++++ Provided data ++++

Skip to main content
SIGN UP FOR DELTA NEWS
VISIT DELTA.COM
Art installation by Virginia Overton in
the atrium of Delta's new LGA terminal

++++
++++ Provided data ++++

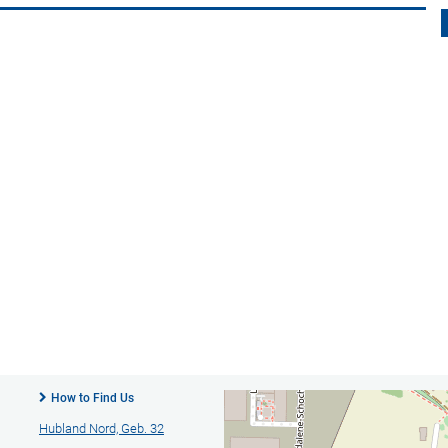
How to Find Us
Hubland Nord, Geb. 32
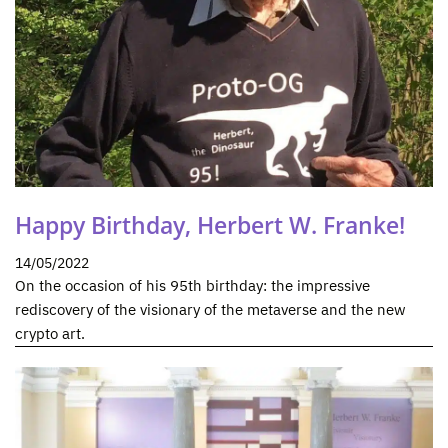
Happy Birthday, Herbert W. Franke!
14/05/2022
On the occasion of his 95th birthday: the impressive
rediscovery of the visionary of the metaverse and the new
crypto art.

++++
++++ Provided data ++++

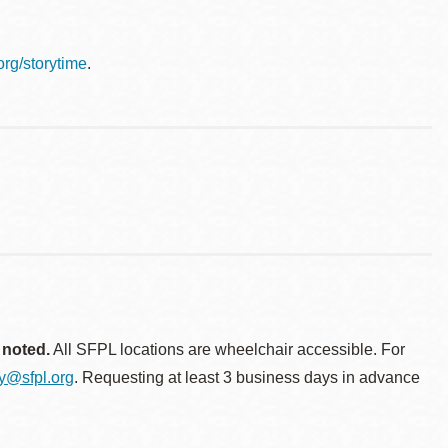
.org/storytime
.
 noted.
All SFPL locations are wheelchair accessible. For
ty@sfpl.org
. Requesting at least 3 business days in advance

++++

Activity:
Return, unchanged, every line of the records from the one containing "Happy Birthday, Herbert W. Franke!" through the one containing "crypto art.", with both of those lines included.

Output of the exercise:
Happy Birthday, Herbert W. Franke!
14/05/2022
On the occasion of his 95th birthday: the impressive
rediscovery of the visionary of the metaverse and the new
crypto art.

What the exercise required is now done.